MINDFULNESS-BASED STRESS REDUCTION
Studies have shown that MBSR can reduce distress and improve psychological well-being in patients with cancer.3-5 “Within the MBSR program, participants are guided in the development of mindfulness, defined as nonjudgmental awareness of the present moment, to modify appraisals of stressful situations and reduce overall levels of psychophysiologic arousal,” explained the study authors.2
Participants in the MBSR group attended eight weekly 90-minute sessions of MBSR in groups of 15 to 20 patients. They also attended an additional 6-hour weekend intensive silent retreat. “The program provides patients with psychoeducation on the relationship between stress and health, while meditation techniques and gentle yoga are practiced to support the development of mindful awareness and responding to stress,” said the authors.2
RESULTS SHOW MANY POSITIVES
The study results demonstrated that insomnia severity was reduced across both groups. However, participants in the CBT-I group achieved positive results faster, whereas participants using MBSR exhibited more gradual improvement over a longer period of time. Both groups experienced a number of positive results, such as increased total sleep time as well as a decrease in the amount of time it took to fall asleep. This held true for participants returning to sleep during the night as well. Mood and stress-related symptoms were improved among all participants at the end of the study, no matter which intervention group they were in.

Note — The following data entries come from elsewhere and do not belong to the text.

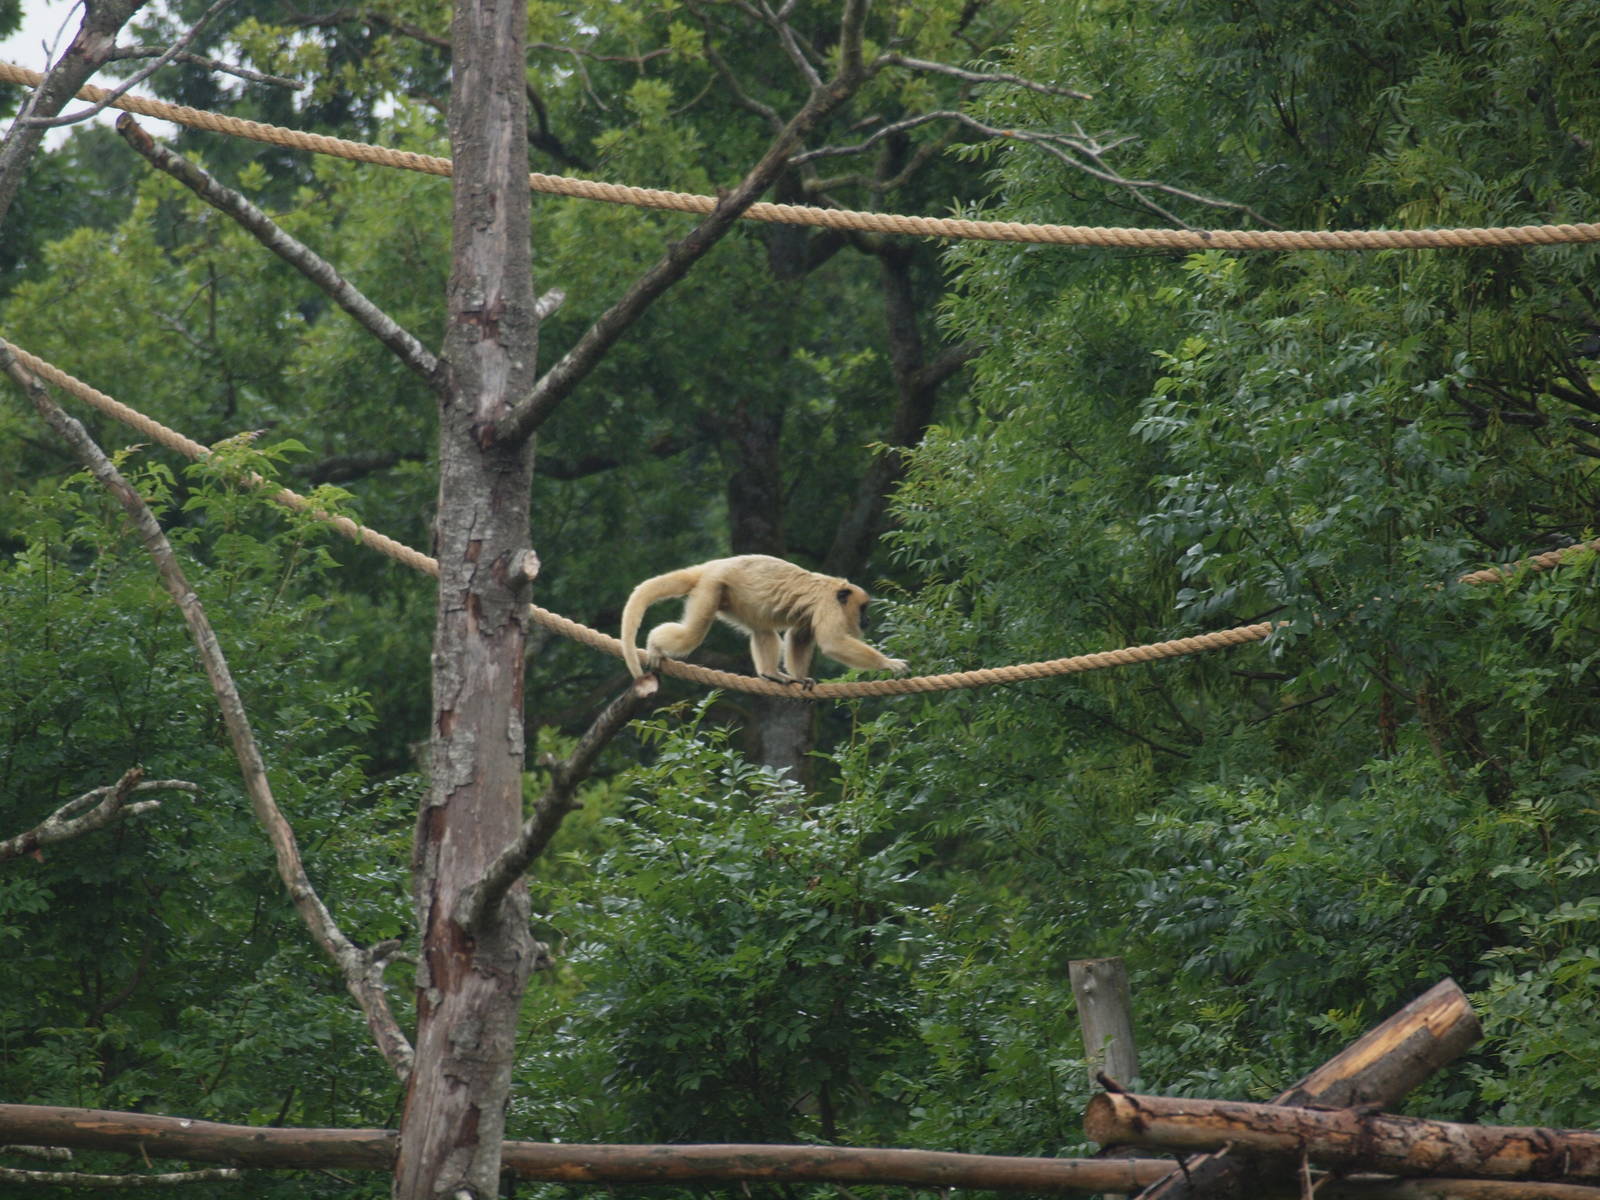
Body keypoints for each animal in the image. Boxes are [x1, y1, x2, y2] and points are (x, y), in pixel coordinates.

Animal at [620, 554, 909, 686]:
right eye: (863, 608)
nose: (867, 619)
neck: (835, 590)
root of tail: (712, 565)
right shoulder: (828, 606)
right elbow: (832, 642)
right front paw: (888, 662)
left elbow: (800, 637)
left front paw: (801, 678)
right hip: (712, 588)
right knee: (694, 632)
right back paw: (655, 646)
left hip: (731, 599)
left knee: (763, 631)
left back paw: (771, 674)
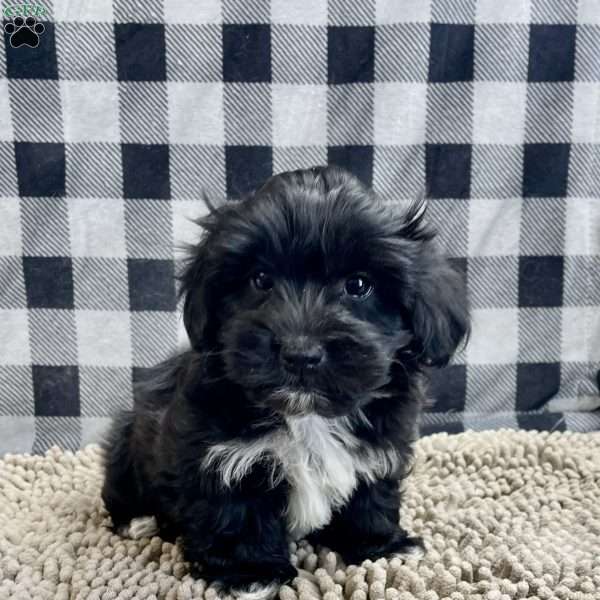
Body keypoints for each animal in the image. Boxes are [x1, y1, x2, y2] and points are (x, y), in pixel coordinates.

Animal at [103, 166, 468, 596]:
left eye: (359, 285)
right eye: (260, 279)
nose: (300, 352)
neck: (307, 415)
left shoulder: (380, 445)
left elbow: (371, 494)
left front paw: (382, 544)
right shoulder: (219, 456)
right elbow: (236, 511)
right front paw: (252, 573)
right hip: (127, 444)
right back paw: (137, 519)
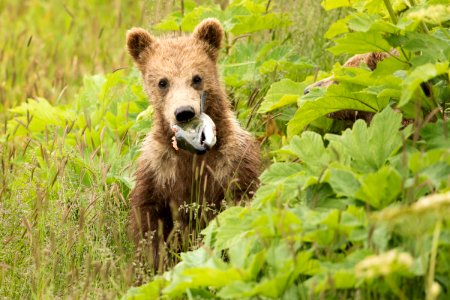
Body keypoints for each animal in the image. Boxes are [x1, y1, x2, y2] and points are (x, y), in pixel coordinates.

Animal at [125, 18, 260, 272]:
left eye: (196, 77)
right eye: (162, 82)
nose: (184, 112)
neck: (191, 154)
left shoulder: (232, 164)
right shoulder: (158, 171)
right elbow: (149, 226)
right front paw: (154, 265)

The researchers concluded that although MBSR produced a clinically significant change in sleep and psychological outcomes, CBT-I produced a more rapid and durable improvement. Thus, CBT-I remains the better choice for treating insomnia without medication.2
Bette Weinstein Kaplan is a medical writer based in Tenafly, New Jersey.
1. Savard J, Ivers H, Villa J, et al. Natural course of insomnia comorbid with cancer: An 18-month longitudinal study. J Clin Oncol. 2011;29(26):3580-3586.
2. Garland SN, Carlson LE, Stephens AJ, et al. Mindfulness-based stress reduction compared with cognitive behavioral therapy for the treatment of insomnia comorbid with cancer: A randomized, partially blinded, noninferiority trial [published online ahead of print January 6, 2014]. J Clin Oncol. 2014.
3. Hoffman CJ, Ersser SJ, Hopkinson JB, et al. Effectiveness of mindfulness-based stress reduction in mood, breast- and endocrine-related quality of life, and well-being in stage 0 to III breast cancer: A randomized, controlled trial. J Clin Oncol. 2012;30(12):1335-1342.
4. Henderson VP, Clemow L, Massion AO, et al. The effects of mindfulness-based stress reduction on psychosocial outcomes and quality of life in early-stage breast cancer patients: A randomized trial. Breast Cancer Res Treat. 2012;131(1):99-109.
5. Bränström R, Kvillemo P, Moskowitz JT. A randomized study of the effects of mindfulness training on psychological well-being and symptoms of stress in patients treated for cancer at 6-month follow-up. Int J Behav Med. 2012;19(4):535-542.